TALK RADIO: The speaker of the House, turns out he’s a coward, a political coward!

Rep. TIM HUELSKAMP (R-KS), Tea Party Caucus: I think there were quite a few Republicans, including John Boehner, who were, you know, secretly half cheering with the president, you know, “If we can’t get it done through these Republicans and through the Republican base, we’ll just blame it all on the president and let him do it.”

TALK RADIO: I think that what is happening here is that Boehner wants to deal with Obama!

TALK RADIO: We have men and women much more junior to these so-called leaders who will do a hell of a lot better job!

ROBERT COSTA: As conservatives on the blogs, on talk radio, they hammered Boehner day after day, almost as much as they’d hammer the president.

TALK RADIO: The RNC needs to be fumigated.

*Given material*:
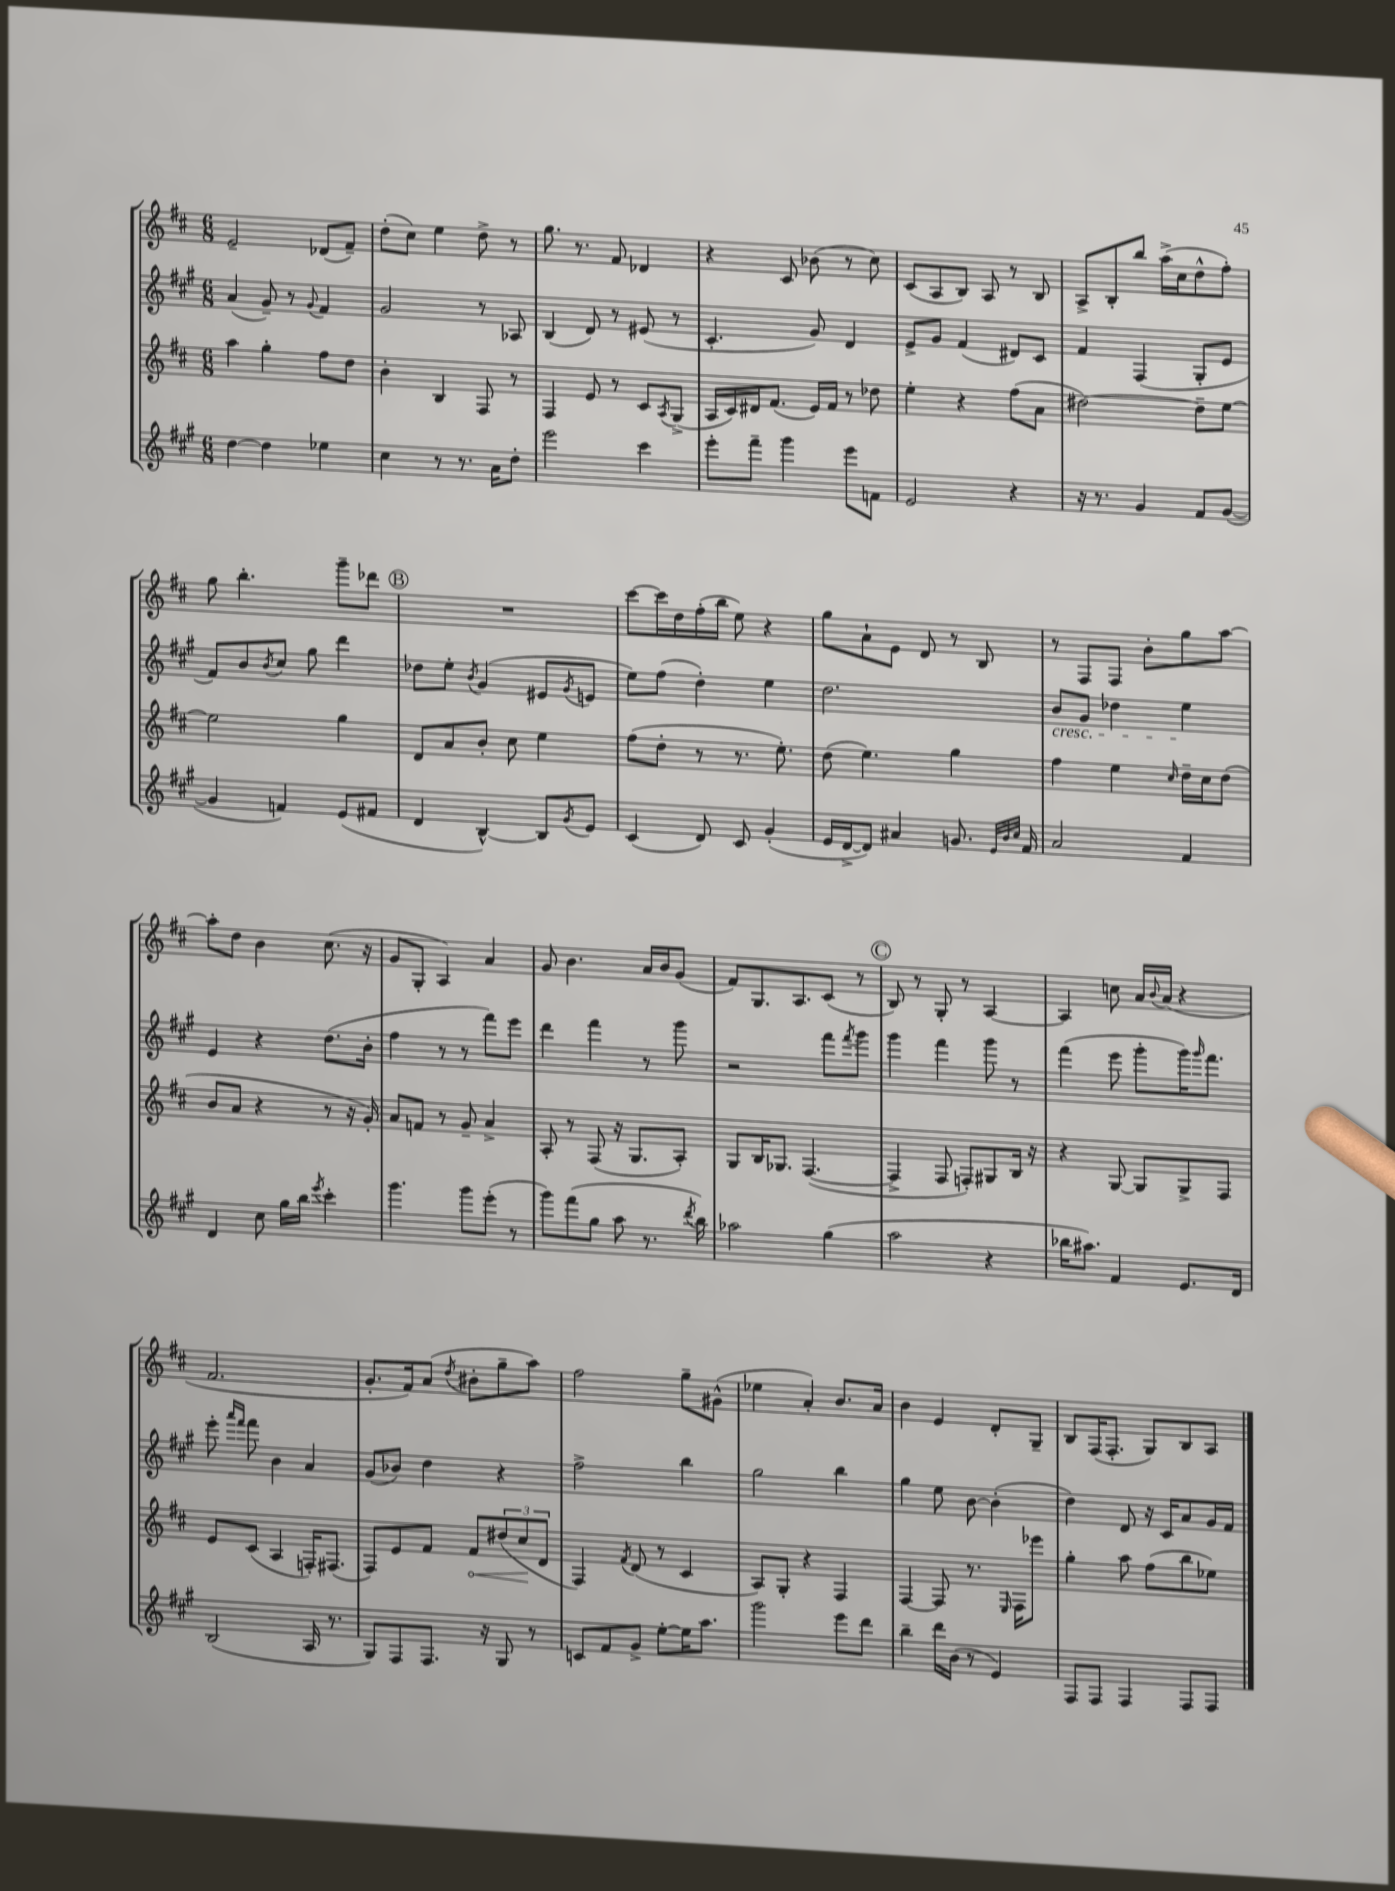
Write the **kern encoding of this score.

*Work required*: In the transcript excerpt, which caucus is Rep. Tim Huelskamp identified with?

*Task solution*: The Tea Party Caucus.